As much as art lovers would like to deny it, white cubes have always been similar to stores. The feeling of entering a clothing store and an art gallery can present similarities not just in their commercial aspects, but in their ritualistic sides as well. A semi-inviting white-walled art gallery and an inviting yet unapproachable high-end fashion store offer that same intimidating yet mysteriously charming feeling. High labor and creatively charged, extreme valued fashion items and meticulously selected and orchestrated art objects perpetuate a similar desire to own these unaffordable or even untouchable fruits–yes I am talking about shoes and sculptures at the same time. Seeing these objects or artworks in their natural habitats but still not being able to touch or feel them erect invisible walls between us, the viewers, and these objects.
Two next door neighbor exhibitions in Chelsea are making these invisible walls actually visible for the viewers. Luhring Augustine’s Reinhard Mucha show titled Hidden Tracks and Andrea Rosen Gallery’s new Josephine Meckseper exhibition presents actual vitrines as components of the artworks. Using mixed media objects brought together inside shiny glass vitrines, both exhibitions present alternative exhibition experiences by adding another layer of “border” between the viewer and artworks like store vitrines. Though similar in construction, these two exhibits carry differences in artistic statements and ideologies beyond merely placing the works in glass boxes.
Reinhard Mucha’s vitrines grace the gallery space of Luhring Augustine in unlikely ways with their highly industrialized masculine forms. What’s inside the vitrine appears as constructional and memorial debris, meaning the artist brings together physical and mental cluttering in the frame of vitrines. A pile of luggage stands out as a remnant of time passed or built-up industrialized constructions made out of assorted materials are placed inside these macro-sized glass vitrines. Staying away from appearing as thematically unified or correlated, these installations each appear as experiments on building new stories. On one hand, the contrast between the fragility of these glass boxes and the destructiveness of the metal and brick evokes a different experience then a usual gallery walk or a trip to a high-end store. Presenting an usual aesthetic charm, Mucha’s constructed installations raise questions about the purpose of these vitrines: what is actually protecting what? Can these thin glass walls really serve as containers for these installations or are they even meant to be protected in the first place?

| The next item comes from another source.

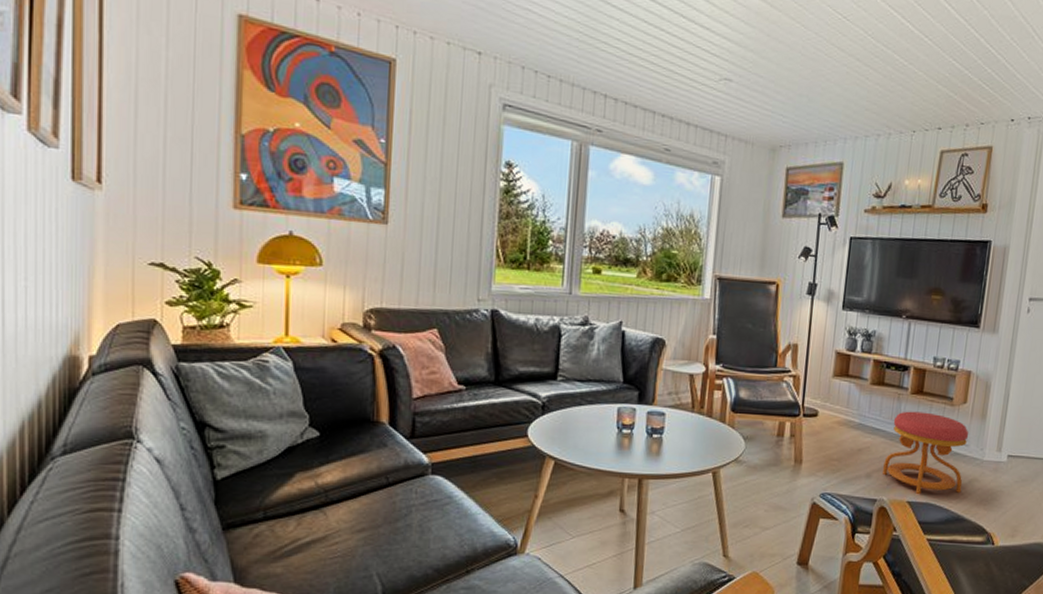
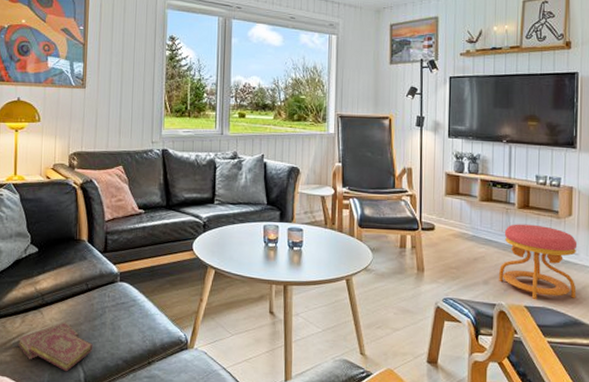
book: none [291,524,395,585] -> present [17,322,93,372]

At Andrea Rosen, Josephine Meckseper’s glass-protected installations seem like more outspoken and declarative structures, particularly when compared to Mucha’s. The artist arranges specifically selected objects from our collective histories to narrate stories–stories that we may already know, but never thought about outside a certain “box.” In these glass boxes, these narratives make connections between current consumerist tendencies and modernist political propaganda methods from World War II. Straight-cut and straightforward modernist approaches from the previous century stand next to the consumerist and highly-polished aesthetic of our day. These unlikely visions condensed into vitrines stand out as the ultimate displays of the harmony that lies beneath the contradiction itself–still not letting us touch.